### TASK INPUT ###

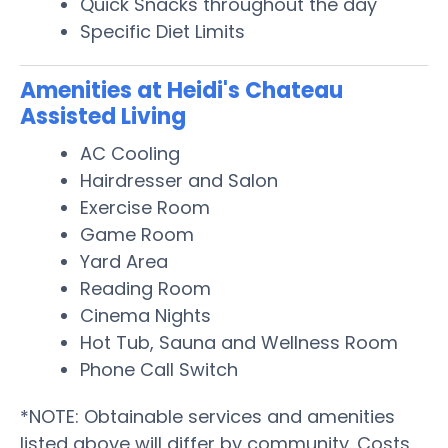
Quick Snacks throughout the day
Specific Diet Limits
Amenities at Heidi's Chateau
Assisted Living
AC Cooling
Hairdresser and Salon
Exercise Room
Game Room
Yard Area
Reading Room
Cinema Nights
Hot Tub, Sauna and Wellness Room
Phone Call Switch
*NOTE: Obtainable services and amenities
listed above will differ by community. Costs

###

- [PROBLEM STATEMENT] Print the text of the items above, line for line and without changes, and leave out the pictures.

- [TASK RESULT]
Quick Snacks throughout the day
Specific Diet Limits
Amenities at Heidi's Chateau
Assisted Living
AC Cooling
Hairdresser and Salon
Exercise Room
Game Room
Yard Area
Reading Room
Cinema Nights
Hot Tub, Sauna and Wellness Room
Phone Call Switch
*NOTE: Obtainable services and amenities
listed above will differ by community. Costs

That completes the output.